The shock was reflected in the Israeli and Palestinian responses to Nahariya. Elements in Likud denounced their leader for authorising a meeting between Peres and Arafat when the "proper" response should be to exile the Palestinian leader permanently from the West Bank and Gaza. The Israeli Left, which now boils down to the 12 MK Meretz faction, crowed that eight months after his election Sharon "had no plan" to deal with the Intifada other than "more of the same."
As for Hamas, it said the enlistment of Habeishi to their path proved that "it can strike deep inside Israel" whenever it chose and struck a "balance of terror with Israel to achieve an advantage," a sentiment increasingly echoed by armed cadre belonging to Arafat's Fatah movement.
It does not represent an absolute Palestinian consensus, however.

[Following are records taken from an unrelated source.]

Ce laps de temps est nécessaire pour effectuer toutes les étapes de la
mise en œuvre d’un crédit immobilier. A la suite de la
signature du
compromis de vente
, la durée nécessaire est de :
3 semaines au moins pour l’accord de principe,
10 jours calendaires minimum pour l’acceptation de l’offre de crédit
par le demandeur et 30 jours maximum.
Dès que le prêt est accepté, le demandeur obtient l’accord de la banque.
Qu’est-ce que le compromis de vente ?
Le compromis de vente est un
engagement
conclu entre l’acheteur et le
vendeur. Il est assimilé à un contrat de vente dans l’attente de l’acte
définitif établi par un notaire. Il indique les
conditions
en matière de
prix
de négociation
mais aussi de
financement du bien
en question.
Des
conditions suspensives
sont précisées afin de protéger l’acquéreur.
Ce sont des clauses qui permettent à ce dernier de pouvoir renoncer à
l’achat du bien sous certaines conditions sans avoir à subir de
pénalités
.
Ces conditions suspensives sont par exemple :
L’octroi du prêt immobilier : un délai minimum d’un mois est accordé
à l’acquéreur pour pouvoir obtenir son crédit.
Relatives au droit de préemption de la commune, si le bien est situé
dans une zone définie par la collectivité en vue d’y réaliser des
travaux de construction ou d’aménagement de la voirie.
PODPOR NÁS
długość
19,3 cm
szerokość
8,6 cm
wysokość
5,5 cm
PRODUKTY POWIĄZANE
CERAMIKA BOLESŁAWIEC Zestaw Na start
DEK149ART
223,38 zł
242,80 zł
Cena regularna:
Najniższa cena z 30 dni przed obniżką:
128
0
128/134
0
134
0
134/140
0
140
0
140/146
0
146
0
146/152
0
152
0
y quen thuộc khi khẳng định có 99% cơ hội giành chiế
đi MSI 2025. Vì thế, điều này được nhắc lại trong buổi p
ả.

Against the grain, Palestinian intellectuals like Saleh Abdel-Jawad and Mamdouh Nufal counter that Sharon actively seeks Palestinian suicide operations inside Israel. These enable him to proceed with his strategy of re-conquering the occupied territories "hectare by hectare" at the head of an outraged Israeli consensus and with minimal international demurral, let alone intervention.
The alternative they posit is a Palestinian resistance that confines armed actions to soldiers and settlers in the occupied territories, combined with a massive popular Palestinian campaign armed with the message to Israeli Jews that the source of all violence is the occupation. And that ending the first is predicated on ending the second.
The problem is that this message can only be blurred, and bloodied, by tactics that view Israeli cities as theatres of war and ideologies that define all Israeli Jews as "legitimate targets," be they civilians in Nahariya, soldiers in Gaza or settlers in Hebron.
One year to the month since it exploded on the rock of the occupation, the failure to get that message across remains the Intifada's gravest flaw, since it leaves Israeli public opinion united rather than polarised and Palestinians "half sheep and half wolf" in the eyes of the world. As for Sharon, high in the polls, bereft of a domestic opposition and head of the largest government in Israel's history, he has long understood there is no success like failure.